- **About this task**: Quote the whole listing word for word. Do not include the pictures.

- **Given information**:
_ _ _ _ _ _ _
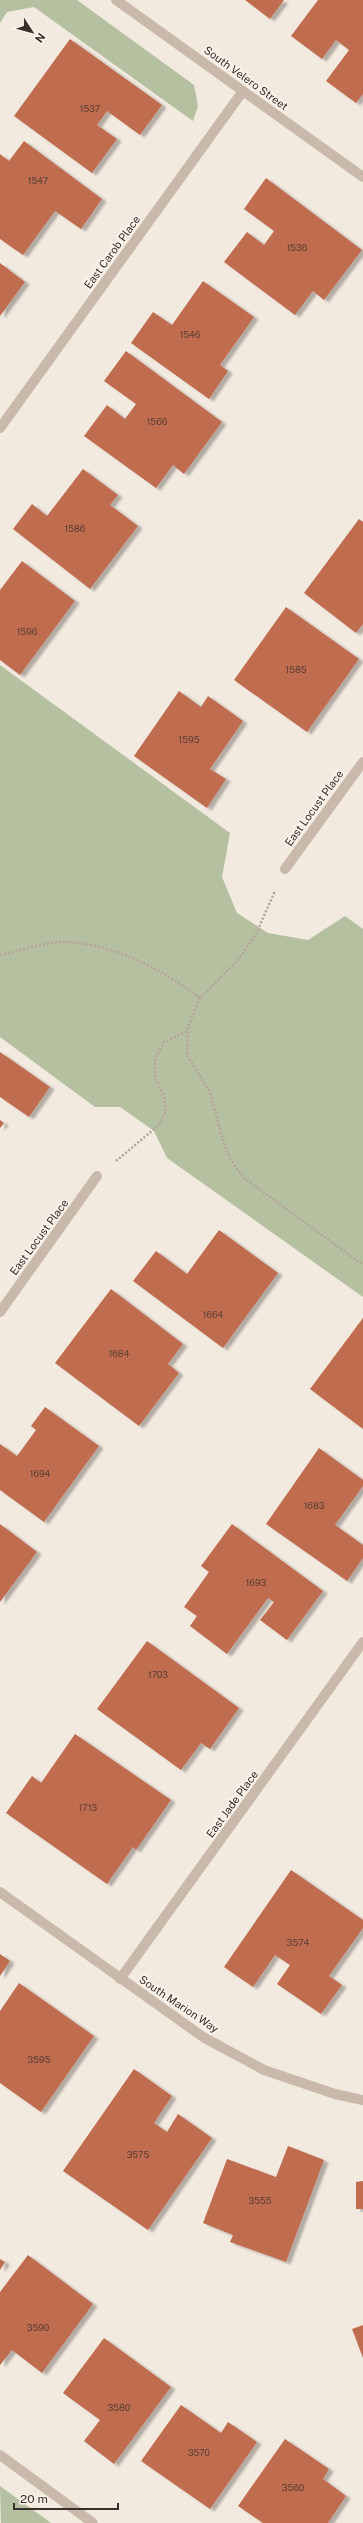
<svg xmlns="http://www.w3.org/2000/svg" width="363" height="2523" viewBox="0 0 363 2523" font-family="'Public Sans',sans-serif">
	<style>
		.green { fill: #b5c0a0 }
		.building { fill: #bf6c50; filter: url(#shadow) }
		.lines { fill: none; stroke-linecap: round; stroke-linejoin: round }
		.path { stroke: #b5a496; stroke-width: 2.5; stroke-dasharray: 2 2; stroke-linecap: butt }
		.minor { stroke: #c9b9ab; stroke-width: 10 }
		.labels { text-anchor: middle; dominant-baseline: central; stroke-width: 4; stroke-linejoin: round; paint-order: stroke }
		.number-label { font-size: 9px; fill: #5a3e34 }
		.street-label { font-size: 11px; fill: #382f2a; stroke: #f9f3ec }
	</style>
	<defs>
		<filter id="shadow"><feDropShadow dx="4.5" dy="2.5" stdDeviation="1" flood-color="#0004"/></filter>
	</defs>
	<rect width="100%" height="100%" fill="#f2e9df"/>
	<!-- green -->
	<g class="green">
		<path d="M0 0H77L194 85 198 106 193 121 34 7 7 12 0 23Z"/>
		<path d="M0 665 230 833 222 877 237 913 268 933 308 940 345 916 363 929V1297L167 1158 154 1131 120 1107H95L0 1037Z"/>
		<path d="M0 2486 51 2523H1Z"/>
	</g>
	<!-- building -->
	<g class="building">
		<path d="M245 0H284L270 19Z"/>
		<path d="M318 0H363V94L356 103 326 81 349 50 336 40 322 59 291 36Z"/>
		<path d="M70 39 162 105 140 135 107 111 97 125 117 139 92 173 14 116Z"/>
		<path d="M24 141 102 199 81 229 55 211 23 255 0 239V154L9 161Z"/>
		<path d="M266 178 362 250 324 300 313 291 295 315 224 262 247 232 264 245 274 231 244 209Z"/>
		<path d="M0 263 25 282 0 316Z"/>
		<path d="M203 281 254 317 220 365 228 371 209 399 131 343 153 312 172 325Z"/>
		<path d="M126 351 222 422 184 474 173 465 156 488 84 436 107 405 125 419 136 404 104 381Z"/>
		<path d="M83 469 118 495 110 505 138 526 90 589 13 529 32 504 47 516Z"/>
		<path d="M359 519 363 522V624L356 633 304 593Z"/>
		<path d="M22 561 75 601 20 675 0 660V590Z"/>
		<path d="M286 607 359 659 307 732 234 680Z"/>
		<path d="M179 691 201 707 208 696 243 721 210 769 226 779 207 808 134 756Z"/>
		<path d="M0 1052 50 1087 29 1117 0 1097Z"/>
		<path d="M0 1120 4 1123 0 1128Z"/>
		<path d="M219 1230 278 1273 223 1348 133 1281 156 1251 187 1274Z"/>
		<path d="M111 1289 183 1344 168 1364 179 1373 139 1426 55 1363Z"/>
		<path d="M363 1318V1429L310 1389Z"/>
		<path d="M45 1407 99 1446 44 1522 0 1490V1444L17 1456 36 1430 31 1426Z"/>
		<path d="M319 1448 363 1480V1486L335 1525 363 1545V1558L347 1581 266 1524Z"/>
		<path d="M0 1524 37 1552 0 1602Z"/>
		<path d="M232 1524 323 1591 287 1640 260 1620 274 1602 268 1598 227 1654 190 1626 197 1616 184 1607 209 1572 201 1566Z"/>
		<path d="M147 1641 239 1708 210 1749 201 1743 181 1770 97 1709Z"/>
		<path d="M75 1734 171 1800 136 1850 133 1847 107 1884 6 1813 32 1776 41 1783Z"/>
		<path d="M291 1870 363 1920V1928L329 1976 342 1985 321 2014 277 1984 290 1965 275 1955 253 1987 224 1967Z"/>
		<path d="M0 1954 10 1961 0 1976Z"/>
		<path d="M19 1983 94 2036 41 2112 0 2083V2011Z"/>
		<path d="M134 2069 172 2096 154 2123 167 2132 178 2114 212 2138 148 2230 63 2171Z"/>
		<path d="M288 2146 324 2160 286 2262 230 2242 233 2235 203 2223 227 2159 276 2177Z"/>
		<path d="M363 2181V2209H356V2182Z"/>
		<path d="M28 2255 93 2304 42 2373 12 2350 0 2365V2292Z"/>
		<path d="M0 2259 5 2262 0 2270Z"/>
		<path d="M363 2325V2358L352 2329Z"/>
		<path d="M104 2338 171 2387 114 2464 84 2441 100 2420 63 2393Z"/>
		<path d="M181 2405 221 2433 228 2422 257 2442 210 2509 141 2461Z"/>
		<path d="M285 2439 329 2469 323 2479 346 2496 328 2523H263L238 2506Z"/>
	</g>
	<g class="lines">
		<!-- path -->
		<g class="path">
			<path d="M0 955C15 952 47 942 60 942 111 942 160 968 200 998L238 960 256 934 275 891"/>
			<path d="M200 998 188 1027 187 1055 210 1092 222 1137 230 1159 244 1178 363 1265"/>
			<path d="M116 1161 159 1125 166 1111 164 1096 155 1077V1059L164 1042 187 1031"/>
		</g>
		<!-- minor -->
		<g class="minor">
			<path d="M116 0 363 177"/>
			<path d="M0 428 243 91"/>
			<path d="M285 869 363 762"/>
			<path d="M0 1312 97 1176"/>
			<path d="M0 1892 203 2037 264 2070 335 2094 363 2100"/>
			<path d="M120 1979 363 1642"/>
			<path d="M0 2455 93 2523"/>
		</g>
	</g>
	<g class="labels">
		<!-- number labels -->
		<g class="number-label">
			<text x="90" y="108">1537</text>
			<text x="38" y="180">1547</text>
			<text x="297" y="247">1536</text>
			<text x="190" y="334">1546</text>
			<text x="157" y="421">1566</text>
			<text x="75" y="528">1586</text>
			<text x="27" y="631">1596</text>
			<text x="296" y="669">1585</text>
			<text x="189" y="739">1595</text>
			<text x="213" y="1314">1664</text>
			<text x="119" y="1353">1684</text>
			<text x="40" y="1473">1694</text>
			<text x="314" y="1505">1683</text>
			<text x="256" y="1582">1693</text>
			<text x="158" y="1674">1703</text>
			<text x="88" y="1807">1713</text>
			<text x="298" y="1942">3574</text>
			<text x="39" y="2059">3595</text>
			<text x="138" y="2154">3575</text>
			<text x="260" y="2200">3555</text>
			<text x="38" y="2327">3590</text>
			<text x="119" y="2407">3580</text>
			<text x="199" y="2452">3570</text>
			<text x="293" y="2487">3560</text>
		</g>
		<!-- street labels -->
		<g class="street-label">
			<text transform="translate(246 78) rotate(36)">South Velero Street</text>
			<text transform="translate(112 252) rotate(-54)">East Carob Place</text>
			<text transform="translate(314 808) rotate(-54)">East Locust Place</text>
			<text transform="translate(39 1237) rotate(-54)">East Locust Place</text>
			<text transform="translate(232 1804) rotate(-54)">East Jade Place</text>
			<text transform="translate(179 2004) rotate(34)">South Marion Way</text>
		</g>
	</g>
	<!-- north arrow -->
	<g transform="translate(32 32) rotate(126)" stroke="#f9f3ec" stroke-width="3" paint-order="stroke">
	<path d="M0-3L7 15L0 10L-7 15Z" fill="#382f2a"/>
	<text y="-6" font-size="11" font-weight="bold" text-anchor="middle" fill="#382f2a">N</text>
	</g>
	<!-- scale -->
	<path d="M14 2503v6h104v-6" fill="none" stroke="#382f2a" stroke-width="2"/>
	<text x="20" y="2503" font-size="12" fill="#382f2a" stroke="#f9f3ec" stroke-width="3" paint-order="stroke">20 m</text>
</svg>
_ _ _ _ _ _ _
- **Result**:
<svg xmlns="http://www.w3.org/2000/svg" width="363" height="2523" viewBox="0 0 363 2523" font-family="'Public Sans',sans-serif">
	<style>
		.green { fill: #b5c0a0 }
		.building { fill: #bf6c50; filter: url(#shadow) }
		.lines { fill: none; stroke-linecap: round; stroke-linejoin: round }
		.path { stroke: #b5a496; stroke-width: 2.5; stroke-dasharray: 2 2; stroke-linecap: butt }
		.minor { stroke: #c9b9ab; stroke-width: 10 }
		.labels { text-anchor: middle; dominant-baseline: central; stroke-width: 4; stroke-linejoin: round; paint-order: stroke }
		.number-label { font-size: 9px; fill: #5a3e34 }
		.street-label { font-size: 11px; fill: #382f2a; stroke: #f9f3ec }
	</style>
	<defs>
		<filter id="shadow"><feDropShadow dx="4.5" dy="2.5" stdDeviation="1" flood-color="#0004"/></filter>
	</defs>
	<rect width="100%" height="100%" fill="#f2e9df"/>
	<!-- green -->
	<g class="green">
		<path d="M0 0H77L194 85 198 106 193 121 34 7 7 12 0 23Z"/>
		<path d="M0 665 230 833 222 877 237 913 268 933 308 940 345 916 363 929V1297L167 1158 154 1131 120 1107H95L0 1037Z"/>
		<path d="M0 2486 51 2523H1Z"/>
	</g>
	<!-- building -->
	<g class="building">
		<path d="M245 0H284L270 19Z"/>
		<path d="M318 0H363V94L356 103 326 81 349 50 336 40 322 59 291 36Z"/>
		<path d="M70 39 162 105 140 135 107 111 97 125 117 139 92 173 14 116Z"/>
		<path d="M24 141 102 199 81 229 55 211 23 255 0 239V154L9 161Z"/>
		<path d="M266 178 362 250 324 300 313 291 295 315 224 262 247 232 264 245 274 231 244 209Z"/>
		<path d="M0 263 25 282 0 316Z"/>
		<path d="M203 281 254 317 220 365 228 371 209 399 131 343 153 312 172 325Z"/>
		<path d="M126 351 222 422 184 474 173 465 156 488 84 436 107 405 125 419 136 404 104 381Z"/>
		<path d="M83 469 118 495 110 505 138 526 90 589 13 529 32 504 47 516Z"/>
		<path d="M359 519 363 522V624L356 633 304 593Z"/>
		<path d="M22 561 75 601 20 675 0 660V590Z"/>
		<path d="M286 607 359 659 307 732 234 680Z"/>
		<path d="M179 691 201 707 208 696 243 721 210 769 226 779 207 808 134 756Z"/>
		<path d="M0 1052 50 1087 29 1117 0 1097Z"/>
		<path d="M0 1120 4 1123 0 1128Z"/>
		<path d="M219 1230 278 1273 223 1348 133 1281 156 1251 187 1274Z"/>
		<path d="M111 1289 183 1344 168 1364 179 1373 139 1426 55 1363Z"/>
		<path d="M363 1318V1429L310 1389Z"/>
		<path d="M45 1407 99 1446 44 1522 0 1490V1444L17 1456 36 1430 31 1426Z"/>
		<path d="M319 1448 363 1480V1486L335 1525 363 1545V1558L347 1581 266 1524Z"/>
		<path d="M0 1524 37 1552 0 1602Z"/>
		<path d="M232 1524 323 1591 287 1640 260 1620 274 1602 268 1598 227 1654 190 1626 197 1616 184 1607 209 1572 201 1566Z"/>
		<path d="M147 1641 239 1708 210 1749 201 1743 181 1770 97 1709Z"/>
		<path d="M75 1734 171 1800 136 1850 133 1847 107 1884 6 1813 32 1776 41 1783Z"/>
		<path d="M291 1870 363 1920V1928L329 1976 342 1985 321 2014 277 1984 290 1965 275 1955 253 1987 224 1967Z"/>
		<path d="M0 1954 10 1961 0 1976Z"/>
		<path d="M19 1983 94 2036 41 2112 0 2083V2011Z"/>
		<path d="M134 2069 172 2096 154 2123 167 2132 178 2114 212 2138 148 2230 63 2171Z"/>
		<path d="M288 2146 324 2160 286 2262 230 2242 233 2235 203 2223 227 2159 276 2177Z"/>
		<path d="M363 2181V2209H356V2182Z"/>
		<path d="M28 2255 93 2304 42 2373 12 2350 0 2365V2292Z"/>
		<path d="M0 2259 5 2262 0 2270Z"/>
		<path d="M363 2325V2358L352 2329Z"/>
		<path d="M104 2338 171 2387 114 2464 84 2441 100 2420 63 2393Z"/>
		<path d="M181 2405 221 2433 228 2422 257 2442 210 2509 141 2461Z"/>
		<path d="M285 2439 329 2469 323 2479 346 2496 328 2523H263L238 2506Z"/>
	</g>
	<g class="lines">
		<!-- path -->
		<g class="path">
			<path d="M0 955C15 952 47 942 60 942 111 942 160 968 200 998L238 960 256 934 275 891"/>
			<path d="M200 998 188 1027 187 1055 210 1092 222 1137 230 1159 244 1178 363 1265"/>
			<path d="M116 1161 159 1125 166 1111 164 1096 155 1077V1059L164 1042 187 1031"/>
		</g>
		<!-- minor -->
		<g class="minor">
			<path d="M116 0 363 177"/>
			<path d="M0 428 243 91"/>
			<path d="M285 869 363 762"/>
			<path d="M0 1312 97 1176"/>
			<path d="M0 1892 203 2037 264 2070 335 2094 363 2100"/>
			<path d="M120 1979 363 1642"/>
			<path d="M0 2455 93 2523"/>
		</g>
	</g>
	<g class="labels">
		<!-- number labels -->
		<g class="number-label">
			<text x="90" y="108">1537</text>
			<text x="38" y="180">1547</text>
			<text x="297" y="247">1536</text>
			<text x="190" y="334">1546</text>
			<text x="157" y="421">1566</text>
			<text x="75" y="528">1586</text>
			<text x="27" y="631">1596</text>
			<text x="296" y="669">1585</text>
			<text x="189" y="739">1595</text>
			<text x="213" y="1314">1664</text>
			<text x="119" y="1353">1684</text>
			<text x="40" y="1473">1694</text>
			<text x="314" y="1505">1683</text>
			<text x="256" y="1582">1693</text>
			<text x="158" y="1674">1703</text>
			<text x="88" y="1807">1713</text>
			<text x="298" y="1942">3574</text>
			<text x="39" y="2059">3595</text>
			<text x="138" y="2154">3575</text>
			<text x="260" y="2200">3555</text>
			<text x="38" y="2327">3590</text>
			<text x="119" y="2407">3580</text>
			<text x="199" y="2452">3570</text>
			<text x="293" y="2487">3560</text>
		</g>
		<!-- street labels -->
		<g class="street-label">
			<text transform="translate(246 78) rotate(36)">South Velero Street</text>
			<text transform="translate(112 252) rotate(-54)">East Carob Place</text>
			<text transform="translate(314 808) rotate(-54)">East Locust Place</text>
			<text transform="translate(39 1237) rotate(-54)">East Locust Place</text>
			<text transform="translate(232 1804) rotate(-54)">East Jade Place</text>
			<text transform="translate(179 2004) rotate(34)">South Marion Way</text>
		</g>
	</g>
	<!-- north arrow -->
	<g transform="translate(32 32) rotate(126)" stroke="#f9f3ec" stroke-width="3" paint-order="stroke">
	<path d="M0-3L7 15L0 10L-7 15Z" fill="#382f2a"/>
	<text y="-6" font-size="11" font-weight="bold" text-anchor="middle" fill="#382f2a">N</text>
	</g>
	<!-- scale -->
	<path d="M14 2503v6h104v-6" fill="none" stroke="#382f2a" stroke-width="2"/>
	<text x="20" y="2503" font-size="12" fill="#382f2a" stroke="#f9f3ec" stroke-width="3" paint-order="stroke">20 m</text>
</svg>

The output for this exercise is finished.